# [STUDY MATERIAL]
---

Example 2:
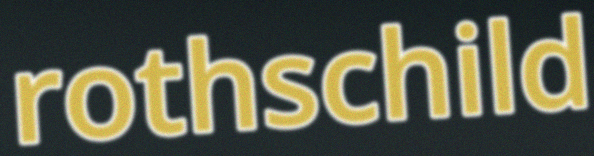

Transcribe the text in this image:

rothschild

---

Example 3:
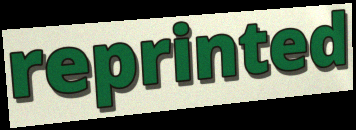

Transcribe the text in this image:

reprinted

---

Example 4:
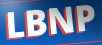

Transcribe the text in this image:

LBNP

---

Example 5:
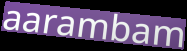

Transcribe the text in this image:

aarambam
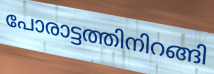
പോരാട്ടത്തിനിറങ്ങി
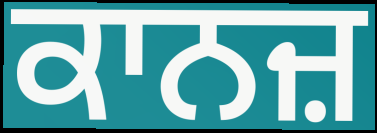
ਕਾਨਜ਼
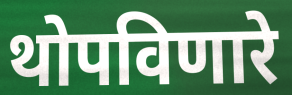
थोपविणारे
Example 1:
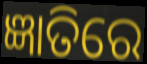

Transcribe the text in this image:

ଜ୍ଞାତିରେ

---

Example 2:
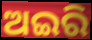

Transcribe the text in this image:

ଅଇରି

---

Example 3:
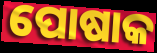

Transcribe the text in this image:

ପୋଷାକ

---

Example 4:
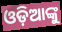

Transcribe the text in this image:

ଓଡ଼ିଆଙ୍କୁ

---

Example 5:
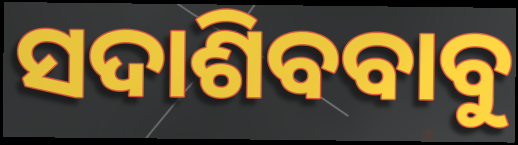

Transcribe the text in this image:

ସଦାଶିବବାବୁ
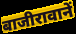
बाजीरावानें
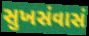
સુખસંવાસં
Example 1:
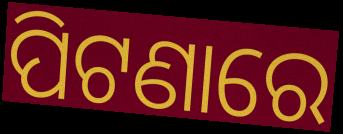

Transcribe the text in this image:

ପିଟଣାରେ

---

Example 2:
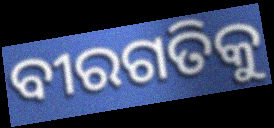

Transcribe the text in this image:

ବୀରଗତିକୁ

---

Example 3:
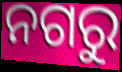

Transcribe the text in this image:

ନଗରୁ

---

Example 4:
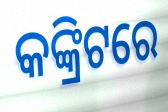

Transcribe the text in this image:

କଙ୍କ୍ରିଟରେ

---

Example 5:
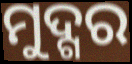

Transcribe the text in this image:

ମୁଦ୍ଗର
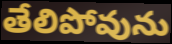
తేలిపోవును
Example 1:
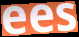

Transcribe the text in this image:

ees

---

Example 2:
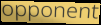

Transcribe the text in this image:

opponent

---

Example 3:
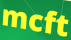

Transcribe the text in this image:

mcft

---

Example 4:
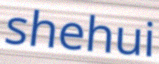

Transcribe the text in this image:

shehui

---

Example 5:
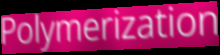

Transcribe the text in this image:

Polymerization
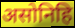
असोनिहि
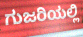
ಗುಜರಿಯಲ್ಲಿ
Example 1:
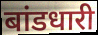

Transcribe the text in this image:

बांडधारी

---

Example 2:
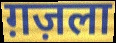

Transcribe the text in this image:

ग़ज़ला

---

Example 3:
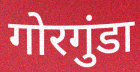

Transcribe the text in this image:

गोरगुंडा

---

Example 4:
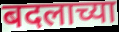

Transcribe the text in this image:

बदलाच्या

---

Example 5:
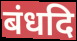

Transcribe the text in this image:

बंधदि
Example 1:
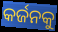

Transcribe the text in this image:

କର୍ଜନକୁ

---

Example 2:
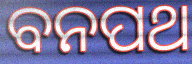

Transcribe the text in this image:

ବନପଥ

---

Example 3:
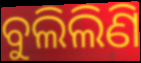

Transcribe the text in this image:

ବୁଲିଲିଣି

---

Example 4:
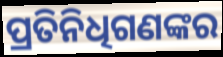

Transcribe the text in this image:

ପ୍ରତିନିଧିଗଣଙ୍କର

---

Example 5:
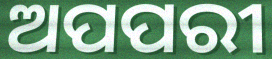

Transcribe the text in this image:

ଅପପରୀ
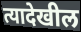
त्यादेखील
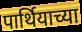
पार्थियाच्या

# [WHAT THIS TASK INVOLVES]
Pictures stay out of the copy; please restate every record above exactly.

# [TASK RESPONSE]
---

Example 2:

Transcribe the text in this image:

rothschild

---

Example 3:

Transcribe the text in this image:

reprinted

---

Example 4:

Transcribe the text in this image:

LBNP

---

Example 5:

Transcribe the text in this image:

aarambam
പോരാട്ടത്തിനിറങ്ങി
ਕਾਨਜ਼
थोपविणारे
Example 1:

Transcribe the text in this image:

ଜ୍ଞାତିରେ

---

Example 2:

Transcribe the text in this image:

ଅଇରି

---

Example 3:

Transcribe the text in this image:

ପୋଷାକ

---

Example 4:

Transcribe the text in this image:

ଓଡ଼ିଆଙ୍କୁ

---

Example 5:

Transcribe the text in this image:

ସଦାଶିବବାବୁ
बाजीरावानें
સુખસંવાસં
Example 1:

Transcribe the text in this image:

ପିଟଣାରେ

---

Example 2:

Transcribe the text in this image:

ବୀରଗତିକୁ

---

Example 3:

Transcribe the text in this image:

ନଗରୁ

---

Example 4:

Transcribe the text in this image:

କଙ୍କ୍ରିଟରେ

---

Example 5:

Transcribe the text in this image:

ମୁଦ୍ଗର
తేలిపోవును
Example 1:

Transcribe the text in this image:

ees

---

Example 2:

Transcribe the text in this image:

opponent

---

Example 3:

Transcribe the text in this image:

mcft

---

Example 4:

Transcribe the text in this image:

shehui

---

Example 5:

Transcribe the text in this image:

Polymerization
असोनिहि
ಗುಜರಿಯಲ್ಲಿ
Example 1:

Transcribe the text in this image:

बांडधारी

---

Example 2:

Transcribe the text in this image:

ग़ज़ला

---

Example 3:

Transcribe the text in this image:

गोरगुंडा

---

Example 4:

Transcribe the text in this image:

बदलाच्या

---

Example 5:

Transcribe the text in this image:

बंधदि
Example 1:

Transcribe the text in this image:

କର୍ଜନକୁ

---

Example 2:

Transcribe the text in this image:

ବନପଥ

---

Example 3:

Transcribe the text in this image:

ବୁଲିଲିଣି

---

Example 4:

Transcribe the text in this image:

ପ୍ରତିନିଧିଗଣଙ୍କର

---

Example 5:

Transcribe the text in this image:

ଅପପରୀ
त्यादेखील
पार्थियाच्या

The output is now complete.